Give the data again word for word; drop the pictures.

*DATA EXCERPT*.

--------------------------------

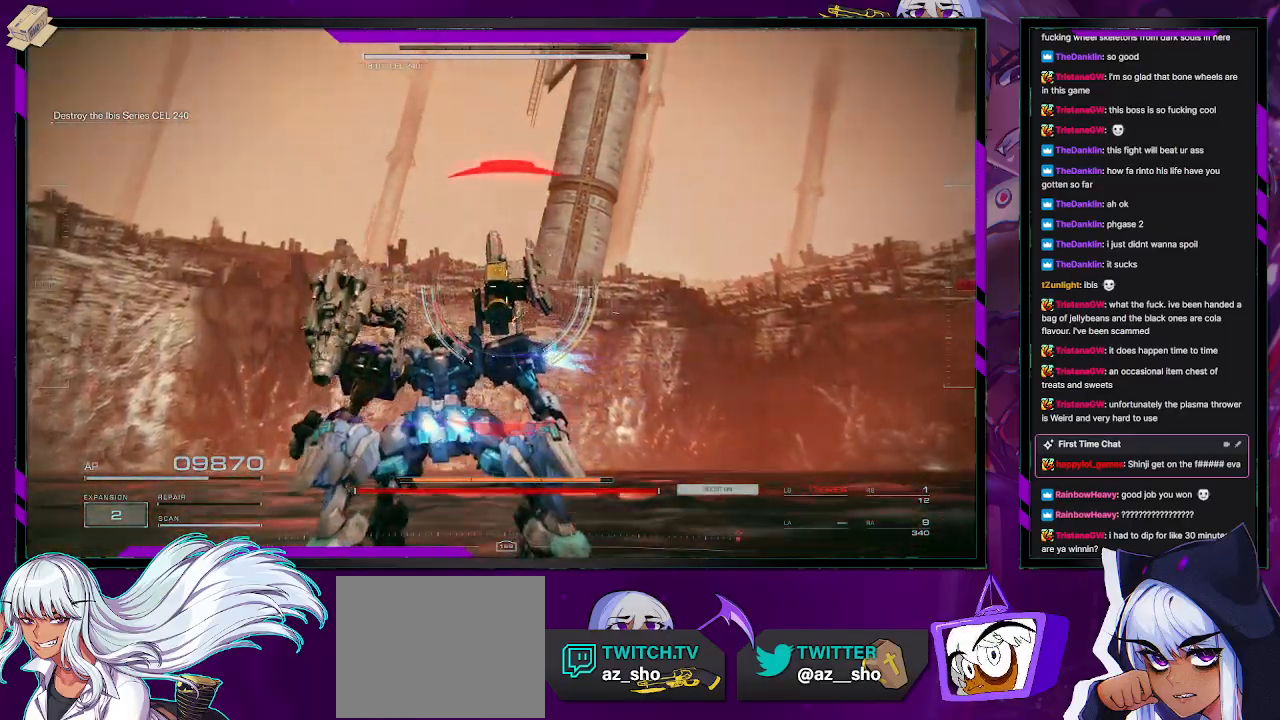
{"buttons": ["R2"], "left_stick": "down-left", "right_stick": "center", "events": [[100, "right_stick", "right"], [433, "right_stick", "center"]]}
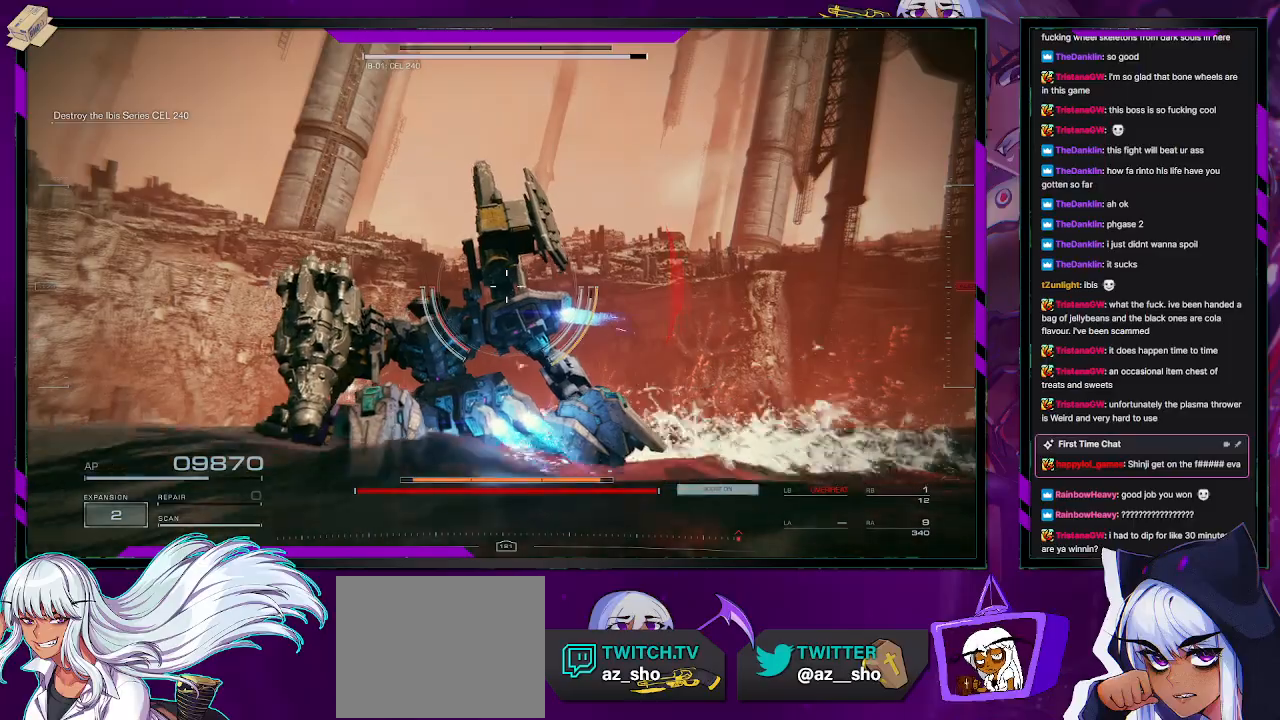
{"buttons": ["L1", "R2"], "left_stick": "down-left", "right_stick": "center", "events": [[17, "X", "down"], [133, "X", "up"], [450, "L1", "down"]]}
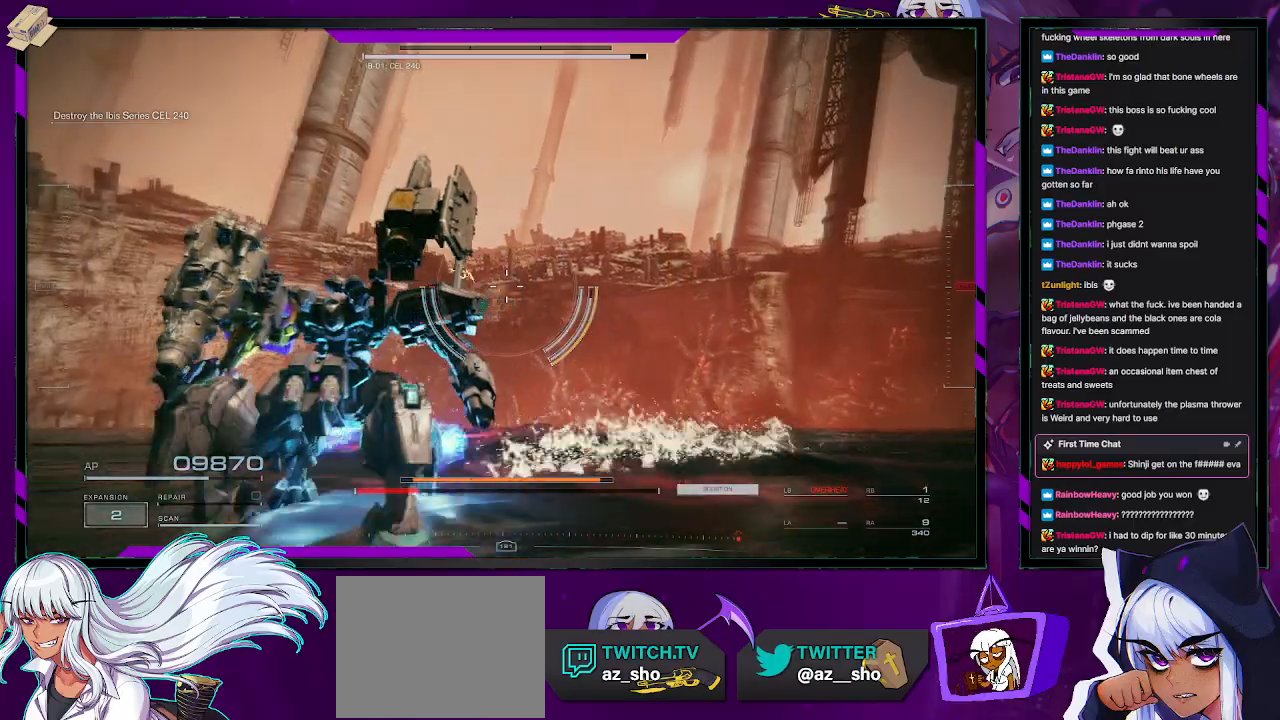
{"buttons": ["R2"], "left_stick": "down-left", "right_stick": "center", "events": [[33, "L1", "up"]]}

--------------------------------

*RESULT OF THIS EXERCISE*.
{"buttons": ["R2"], "left_stick": "down-left", "right_stick": "center", "events": [[100, "right_stick", "right"], [433, "right_stick", "center"]]}
{"buttons": ["L1", "R2"], "left_stick": "down-left", "right_stick": "center", "events": [[17, "X", "down"], [133, "X", "up"], [450, "L1", "down"]]}
{"buttons": ["R2"], "left_stick": "down-left", "right_stick": "center", "events": [[33, "L1", "up"]]}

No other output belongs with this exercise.